SunCorp, a Hong Kong-based telephone manufacturer was getting its lunch eaten by competitors like Siemens and Phillips only a few years ago. Today, it has achieved the position of the number two supplier of digital cordless phones in the world — thanks to an innovative design process that helped them produce very different handsets for different markets in record time by leveraging a common platform design.
To pull off this feat, SunCorp partnered with Alloy Ltd., a product design consultancy firm that has pioneered an innovative product development process. Called the Alloy holistic 3D process, they say it produces cost-effective, easy-to-implement designs that can be extended across entire product families.
“The key is that at the start of every project, we make intelligent assumptions about what constraints will inevitably apply,” says Gus Desbarats, chairman and founder of Alloy. A trained designer with degrees in mechanical and systems engineering, he says the process involves estimates of such things as the size and shape of the main internal components — things that will remain constant across all model variations.
Alloy leverages UGS' NX digital product development technology in its design work flow. At the start of the process, estimates of the main internal components are modeled in UGS NX CAD software as part of the assembly. The team has the authority to revise these assumed shapes during the industrial design phase, points out Desbarats, but only within certain boundary conditions agreed to at the start. The team then moves quickly from early theme sketches straight into 3D around the internal assumptions, bypassing 2D renderings.

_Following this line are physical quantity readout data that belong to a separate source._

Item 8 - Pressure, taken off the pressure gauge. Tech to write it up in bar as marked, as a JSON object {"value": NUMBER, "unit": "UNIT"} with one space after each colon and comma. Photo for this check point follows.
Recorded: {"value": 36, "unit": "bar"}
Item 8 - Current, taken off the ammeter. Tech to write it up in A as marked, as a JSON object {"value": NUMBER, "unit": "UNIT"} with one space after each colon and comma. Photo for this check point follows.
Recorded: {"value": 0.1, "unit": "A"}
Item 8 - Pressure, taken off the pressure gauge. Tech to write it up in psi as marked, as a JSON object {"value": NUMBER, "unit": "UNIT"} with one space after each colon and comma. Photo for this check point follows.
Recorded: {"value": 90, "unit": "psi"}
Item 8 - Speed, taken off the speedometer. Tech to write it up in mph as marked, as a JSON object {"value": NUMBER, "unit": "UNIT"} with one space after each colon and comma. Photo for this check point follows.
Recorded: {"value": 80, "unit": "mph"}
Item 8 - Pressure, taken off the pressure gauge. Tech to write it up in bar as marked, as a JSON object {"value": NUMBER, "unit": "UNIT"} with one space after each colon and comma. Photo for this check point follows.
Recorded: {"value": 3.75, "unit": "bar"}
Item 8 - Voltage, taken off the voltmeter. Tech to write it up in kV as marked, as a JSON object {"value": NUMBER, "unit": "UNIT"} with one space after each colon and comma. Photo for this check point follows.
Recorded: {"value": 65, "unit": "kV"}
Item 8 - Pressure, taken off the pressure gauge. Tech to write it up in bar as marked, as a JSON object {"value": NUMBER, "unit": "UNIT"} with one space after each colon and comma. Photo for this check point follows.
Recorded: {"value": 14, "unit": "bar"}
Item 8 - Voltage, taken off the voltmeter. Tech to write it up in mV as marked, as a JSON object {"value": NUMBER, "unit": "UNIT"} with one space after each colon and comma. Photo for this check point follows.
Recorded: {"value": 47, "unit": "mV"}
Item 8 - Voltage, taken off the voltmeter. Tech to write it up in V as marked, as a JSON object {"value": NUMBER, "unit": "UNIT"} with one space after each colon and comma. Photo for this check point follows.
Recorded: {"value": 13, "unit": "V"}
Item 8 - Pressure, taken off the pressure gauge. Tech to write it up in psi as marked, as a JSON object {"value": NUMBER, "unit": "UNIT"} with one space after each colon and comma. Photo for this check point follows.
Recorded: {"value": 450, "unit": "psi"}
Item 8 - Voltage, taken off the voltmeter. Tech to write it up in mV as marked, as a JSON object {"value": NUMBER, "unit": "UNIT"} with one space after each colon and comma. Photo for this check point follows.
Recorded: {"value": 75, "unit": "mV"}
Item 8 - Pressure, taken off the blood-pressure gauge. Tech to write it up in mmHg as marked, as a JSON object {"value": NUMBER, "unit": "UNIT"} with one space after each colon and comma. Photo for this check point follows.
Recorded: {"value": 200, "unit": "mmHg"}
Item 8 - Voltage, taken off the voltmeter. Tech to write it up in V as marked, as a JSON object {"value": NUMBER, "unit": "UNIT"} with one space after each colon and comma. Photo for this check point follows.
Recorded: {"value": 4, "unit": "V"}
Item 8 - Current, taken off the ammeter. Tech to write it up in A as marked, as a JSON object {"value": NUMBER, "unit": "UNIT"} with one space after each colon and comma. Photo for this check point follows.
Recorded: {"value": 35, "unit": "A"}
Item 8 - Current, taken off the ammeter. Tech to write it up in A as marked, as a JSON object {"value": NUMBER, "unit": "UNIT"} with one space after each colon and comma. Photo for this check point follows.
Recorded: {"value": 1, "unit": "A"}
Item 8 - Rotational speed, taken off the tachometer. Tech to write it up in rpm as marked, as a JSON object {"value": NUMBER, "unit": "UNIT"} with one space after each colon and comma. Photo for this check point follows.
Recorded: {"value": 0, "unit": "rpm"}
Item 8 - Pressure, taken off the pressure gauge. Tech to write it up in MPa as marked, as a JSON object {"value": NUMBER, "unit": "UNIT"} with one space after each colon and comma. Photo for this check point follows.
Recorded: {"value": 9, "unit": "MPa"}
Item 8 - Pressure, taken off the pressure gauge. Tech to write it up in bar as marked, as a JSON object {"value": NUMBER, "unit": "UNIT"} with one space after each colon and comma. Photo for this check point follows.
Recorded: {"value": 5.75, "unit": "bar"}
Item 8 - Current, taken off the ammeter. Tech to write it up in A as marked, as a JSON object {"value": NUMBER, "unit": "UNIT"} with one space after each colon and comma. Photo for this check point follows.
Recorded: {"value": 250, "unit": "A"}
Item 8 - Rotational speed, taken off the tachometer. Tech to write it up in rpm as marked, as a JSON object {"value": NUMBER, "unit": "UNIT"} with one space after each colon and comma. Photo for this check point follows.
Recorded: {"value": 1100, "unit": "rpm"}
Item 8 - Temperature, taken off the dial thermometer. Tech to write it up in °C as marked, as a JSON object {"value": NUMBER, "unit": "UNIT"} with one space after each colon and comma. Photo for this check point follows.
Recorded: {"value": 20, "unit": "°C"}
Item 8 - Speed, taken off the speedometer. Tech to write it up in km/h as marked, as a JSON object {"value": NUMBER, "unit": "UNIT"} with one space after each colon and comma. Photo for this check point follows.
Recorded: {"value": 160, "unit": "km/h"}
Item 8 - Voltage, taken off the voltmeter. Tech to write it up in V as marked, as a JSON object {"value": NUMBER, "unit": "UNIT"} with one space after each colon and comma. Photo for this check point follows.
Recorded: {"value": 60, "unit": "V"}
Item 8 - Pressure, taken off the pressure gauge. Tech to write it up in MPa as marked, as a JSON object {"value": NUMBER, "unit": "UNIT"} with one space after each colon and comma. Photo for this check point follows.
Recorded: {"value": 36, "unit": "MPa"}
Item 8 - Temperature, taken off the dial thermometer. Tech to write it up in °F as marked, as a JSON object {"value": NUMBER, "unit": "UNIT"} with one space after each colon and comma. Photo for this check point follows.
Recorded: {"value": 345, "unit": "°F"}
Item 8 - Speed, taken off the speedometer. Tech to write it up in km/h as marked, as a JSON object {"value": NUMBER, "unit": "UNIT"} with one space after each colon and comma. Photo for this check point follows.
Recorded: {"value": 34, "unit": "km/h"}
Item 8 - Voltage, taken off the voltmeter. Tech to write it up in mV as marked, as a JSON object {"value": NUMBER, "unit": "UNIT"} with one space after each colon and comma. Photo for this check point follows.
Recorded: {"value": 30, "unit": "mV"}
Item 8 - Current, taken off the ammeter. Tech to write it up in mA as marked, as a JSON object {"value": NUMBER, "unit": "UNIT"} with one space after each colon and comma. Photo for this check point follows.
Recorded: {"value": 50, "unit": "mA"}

By creating 3D visuals and then 3D solid shells early in the design stage with NX, Desbarats says this “pre-CAD phase” not only eliminates the kind of interpretation problems inherent in handing over an industrial designer's sketch but also makes the whole process more efficient because the models are ultimately reusable. Alloy estimates this process can eliminate the effort on the part of mechanical engineers by some 40 percent.
“What we have essentially eliminated at this point is the need for the design engineer to do any reverse engineering or deal with only crude approximations. If they had to take an Alias shell out of a 3D surfacing product, for example, they would have had to find ways to effectively convert that into a parametric solid in the solid modeling tool they were using,'” says Desbarats. “In contrast, what we are delivering is a detailed model right down to the wall thickness.”
Design engineers downstream can then work concurrently on different aspects of the design or different models by creating a wave link in NX so that all models share access to the common package data. In the case of SunCorp, model variations included such details as the outer profile, earpiece detail and display bezel (see images at left).
Desbarats says the approach has two other benefits. “One, we can be far more innovative with the overall shape of the device because we have a better feel for the risks behind our decisions,” he says. “And, two, any design we create is less likely to need late changes.”